The thing that struck me about the article the most was how well it was written. Very engaging all the way through. That kind of quality of writing, I would say is quite rare.
Anyway, I'm really glad that they've improved the load times for their snippet, because this issue is always a genuine concern that needs resolving.
Amazon is all about bringing the best value to the most customers, so even a deviation in mean to bring down the p99 is worth it for most customers. Especially when that correlates directly to sales.
Sadly is hard to say anything without any value on axis. Difference between mean and 99% is 5s or 20ms?
As someone said here, threshold for "slow loading" should be used before picking metric for measuring it.
Pick graphic one and draw a line where users whine about slow loading, check how many are under and above. If the number of users below threshold value is "greater" then above threshold you shouldn't be so worried. How much greater can be picked from standard error from threshold measure from users.
Regarding mean vs 99% etc. In this case all you care about is: did loading the script delay page rendering to an extent that it was perceptible to the user? It's basically a step function. 99% is appropriate in this case.
Want to do it yourself? This talk by Etsy a few weeks ago has some detail on how they did a similar thing:
Some links at the end of the talk. Infrastructure wise, I think you have to be prepared to pay for some expensive DNS before this kind of thing is viable.
It is only about 13 pages, making it a quick but very informative read. I highly recommend it for anyone trying to measure performance, throughput, response time, efficiency, skew and load.
Unfortunately that whitepaper says nothing on how they do it.
My theory is that they're using the Dynect CDN manager. This is a tool created by Dyn to let companies use their DNS system to pick which CDNs are used where, and to create round robin rules that are percentage and region based.
I confirmed this by checking their nameservers, which are currently pointed at Dyn (ie, NS1.P24.DYNECT.NET).

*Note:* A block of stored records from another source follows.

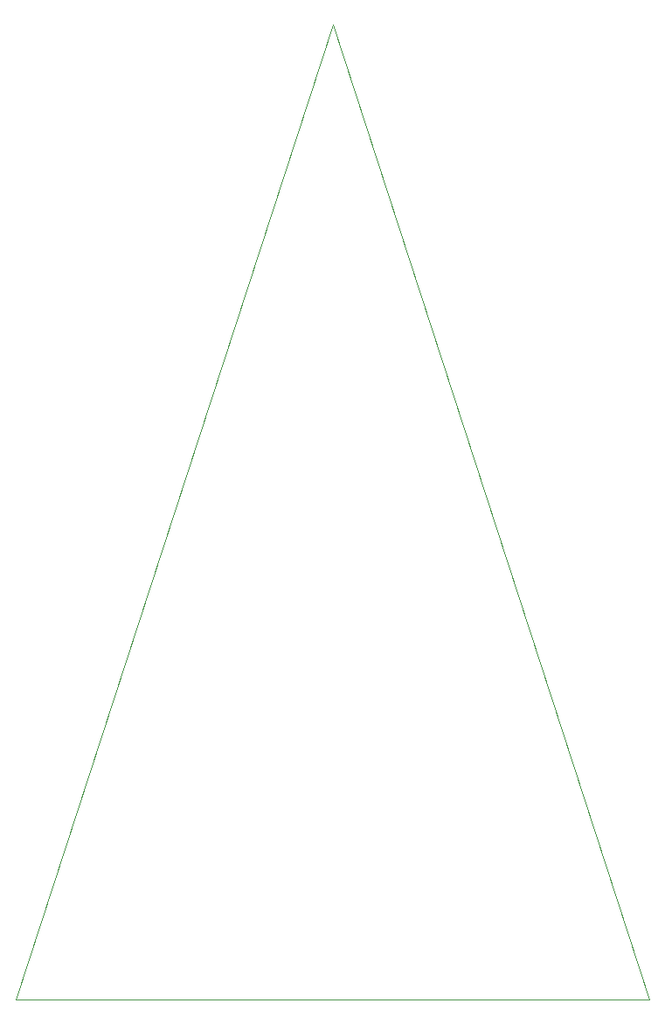
<source format=gbr>
%TF.GenerationSoftware,KiCad,Pcbnew,9.0.0*%
%TF.CreationDate,2025-08-14T13:48:37-07:00*%
%TF.ProjectId,pieceC,70696563-6543-42e6-9b69-6361645f7063,rev?*%
%TF.SameCoordinates,Original*%
%TF.FileFunction,Profile,NP*%
%FSLAX46Y46*%
G04 Gerber Fmt 4.6, Leading zero omitted, Abs format (unit mm)*
G04 Created by KiCad (PCBNEW 9.0.0) date 2025-08-14 13:48:37*
%MOMM*%
%LPD*%
G01*
G04 APERTURE LIST*
%TA.AperFunction,Profile*%
%ADD10C,0.050000*%
%TD*%
G04 APERTURE END LIST*
D10*
X57801147Y-22424692D02*
X88462294Y-116789999D01*
X27140000Y-116790000D02*
X57801147Y-22424692D01*
X88462294Y-116789999D02*
X27140000Y-116790000D01*
M02*

</source>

The thing that amuses me about this is that Edgecast offers this same service at a far, far more reasonable price. I'm not sure why they didn't just use them.
"""
At the highest level, a “balanced” CDN architecture is one that leverages two or more CDNs hosting identical content to increase
(a) the overall number of physical Points of Presence for the
network (PoPs) and
(b) the proximity of those PoPs to the end users accessing them around the world
"""
No real info in there. They only say that they mix CDNs based on where the different strength, probably using some DNS tricks of their own based on GeoIP. No real details on how they figured how to split things or how they performed the split itself.
Stop trying to put conversion engagement trickers out of a job. Give them all your personal information so they can send you drip emails over the next six months to sell you things.
Well, bringing down the maximum response time is a good goal. Really, if all your responses are fast enough, then it doesn’t matter if most of them are on the slow end of that range.
I think in Optimizely's case, the most important factor is making sure that there's no statistically significant correlation between higher response times and A/B testing. In other words, if the higher response times result an imbalanced impact on the test, the test is invalid.
You are right that if one variation takes longer to load and is noticeable it is likely to cause a lower conversion rate. However with Optimizely the response time (on average and 99th percentile) is the same between control and test variations since our implementation is a single snippet of code regardless of what bucket you are put into.
What we are optimizing here for is end-user experience and minimizing the chance they have a higher-than-tolerable response time regardless of the variation they see.
If you need to reduce a distribution to a single number, the most informative number is going to be the mean.
I understand their point about the 99th percentile, but consider that it's possible to improve the 99th percentile measure, while increasing the mean and degrading the performance of all but 1% of the users.
The real issue is reducing a distribution to one number.